By Leandro Rocha

VpnMentor and ClearSky announced, on 20th March, details of a espionage campaign against Iranian citizens. The malware used in this campaign infects Android users through a fake version of a VPN application called Psiphon.

After protests against the economic instability and censorship of the Iranian government in December 2017, Hassan Rouhani’s government, in an attempt to prevent protesters from organizing and amplifying the protests, restricted the use of the Internet in the country by blocking popular websites and social media applications like Twitter and Telegram.

Faced with this scenario, many citizens sought new means of access in order to bypass restrictions imposed by the government; one of the alternatives found was the use of the Psiphon application — an open source software that, through VPN (Virtual Private Network), allowed access to blocked and censored sites and services.

During the protests occurred in December, the developer of the Psiphon application, Irv Simpson, said to Motherboard: “(…) Psiphon saw unprecedented app downloads and usage across our network from all platforms in Iran”.

According to Simpson, average downloads on all platforms (Android, Windows, and iOS) were 40,000 downloads per day; during protests in Iran, this number rose to 70,000 downloads. The developer estimated that, in the same period, the number of the application users in Iran reached 10 million.

In January of this year, ClearSky received complaints from Iranian citizens who were receiving suspicious text messages offering a VPN application to unlock access to Telegram. After investigations, ClearSky discovered that the application was a malicious software for Android, called “Ir.ops.breacker”, which used visual characteristics (name and logo) similar to those of the Psiphon VPN application to encourage victims to download malware.

The message received by the Iranians said: “Hello — download this VPN in order to easily connect to Telegram”. The message also included a link to download the fake application.

When it is installed, malicious software requests access permissions to various resources of the victim’s phone, which are used to spy on users’ activities, establish communication between the malware and the command and control server (C&C) as well as to spread the malicious application.

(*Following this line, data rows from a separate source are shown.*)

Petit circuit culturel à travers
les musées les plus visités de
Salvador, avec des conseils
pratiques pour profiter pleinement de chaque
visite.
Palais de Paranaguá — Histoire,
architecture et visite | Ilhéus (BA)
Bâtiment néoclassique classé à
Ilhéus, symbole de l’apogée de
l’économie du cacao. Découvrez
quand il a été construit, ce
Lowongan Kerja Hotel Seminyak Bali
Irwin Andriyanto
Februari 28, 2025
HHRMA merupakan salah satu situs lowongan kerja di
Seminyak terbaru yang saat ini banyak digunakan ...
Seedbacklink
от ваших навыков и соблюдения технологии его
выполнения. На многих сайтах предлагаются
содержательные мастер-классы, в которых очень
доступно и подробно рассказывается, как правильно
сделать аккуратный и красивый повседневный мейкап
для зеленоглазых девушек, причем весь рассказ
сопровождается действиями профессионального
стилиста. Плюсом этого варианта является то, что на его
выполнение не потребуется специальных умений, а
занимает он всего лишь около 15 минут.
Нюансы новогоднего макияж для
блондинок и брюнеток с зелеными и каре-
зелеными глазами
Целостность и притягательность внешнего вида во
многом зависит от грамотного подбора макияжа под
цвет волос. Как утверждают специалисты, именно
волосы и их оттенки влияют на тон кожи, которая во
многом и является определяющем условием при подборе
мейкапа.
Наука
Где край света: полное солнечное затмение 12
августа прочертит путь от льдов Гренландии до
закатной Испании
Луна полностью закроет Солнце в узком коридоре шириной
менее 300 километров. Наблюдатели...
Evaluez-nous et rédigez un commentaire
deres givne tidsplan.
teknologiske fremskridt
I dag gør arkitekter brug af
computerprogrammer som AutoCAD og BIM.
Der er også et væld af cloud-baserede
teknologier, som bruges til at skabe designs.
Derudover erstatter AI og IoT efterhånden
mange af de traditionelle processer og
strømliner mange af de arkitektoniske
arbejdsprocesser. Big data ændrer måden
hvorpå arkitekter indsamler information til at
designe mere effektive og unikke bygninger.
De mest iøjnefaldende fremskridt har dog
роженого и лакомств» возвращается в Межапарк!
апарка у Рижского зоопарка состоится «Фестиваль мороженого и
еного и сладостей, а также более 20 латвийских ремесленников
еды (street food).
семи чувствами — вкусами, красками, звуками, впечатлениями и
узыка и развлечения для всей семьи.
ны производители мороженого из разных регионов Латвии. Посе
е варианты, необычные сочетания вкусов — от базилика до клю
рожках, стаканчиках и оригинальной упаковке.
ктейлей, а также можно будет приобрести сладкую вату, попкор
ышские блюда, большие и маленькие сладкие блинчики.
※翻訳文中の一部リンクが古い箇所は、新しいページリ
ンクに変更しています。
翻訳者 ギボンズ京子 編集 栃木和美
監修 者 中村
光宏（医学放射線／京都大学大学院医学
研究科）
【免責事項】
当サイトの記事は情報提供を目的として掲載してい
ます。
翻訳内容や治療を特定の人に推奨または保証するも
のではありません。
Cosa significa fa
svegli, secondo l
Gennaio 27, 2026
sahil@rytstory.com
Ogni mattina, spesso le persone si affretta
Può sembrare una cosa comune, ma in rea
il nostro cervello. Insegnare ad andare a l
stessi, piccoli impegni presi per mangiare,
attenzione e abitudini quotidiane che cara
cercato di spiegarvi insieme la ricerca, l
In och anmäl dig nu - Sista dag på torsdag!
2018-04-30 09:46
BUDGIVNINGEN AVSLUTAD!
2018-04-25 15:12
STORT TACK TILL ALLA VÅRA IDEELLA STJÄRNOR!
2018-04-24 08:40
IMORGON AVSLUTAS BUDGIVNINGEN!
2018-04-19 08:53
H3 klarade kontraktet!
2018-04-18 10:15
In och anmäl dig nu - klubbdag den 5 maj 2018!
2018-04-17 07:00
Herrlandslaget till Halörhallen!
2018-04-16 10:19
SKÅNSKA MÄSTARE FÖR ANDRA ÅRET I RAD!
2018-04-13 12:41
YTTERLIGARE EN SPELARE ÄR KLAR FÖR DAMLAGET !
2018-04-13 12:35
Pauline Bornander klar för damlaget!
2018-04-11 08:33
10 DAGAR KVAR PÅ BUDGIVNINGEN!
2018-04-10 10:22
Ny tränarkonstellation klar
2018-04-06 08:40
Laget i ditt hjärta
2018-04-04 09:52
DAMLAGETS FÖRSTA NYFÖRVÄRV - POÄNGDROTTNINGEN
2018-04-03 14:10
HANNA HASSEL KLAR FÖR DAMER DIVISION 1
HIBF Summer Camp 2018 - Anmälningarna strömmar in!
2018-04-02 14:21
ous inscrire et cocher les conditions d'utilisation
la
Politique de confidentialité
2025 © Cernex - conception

In order to propagate, the malware uses access granted to the device’s contact list and sends SMS to spread hidden text messages with malicious content to all user contacts.

When the user opens the malicious application for the first time, the victim receives an error message requesting to close the application and reopen it again; then, when the victim reopens the app, it receives another error message saying that the app was not installed properly and needs to be reinstalled through the Google Play Store. A third message appears informing the user that the application has been deleted from the device; however, the malicious application remains running in the background.

The companies involved in the investigation did not find out who the threat actor responsible for this campaign was; however, they considered the malware very sophisticated.

Currently, 23 antivirus engines detect the malware. At the beginning of the research, though, only six were able to identify it, which reinforces the care that all users must take with messages recommending the installation of applications, even when the name of the application is known and the message comes from a reliable source.

For companies, it is crucial to emphasize the importance of awareness and education among users against the most diverse types of malicious messages, which include, in addition to traditional phishing, also the smishing (phishing SMS), a technique used in this espionage campaign.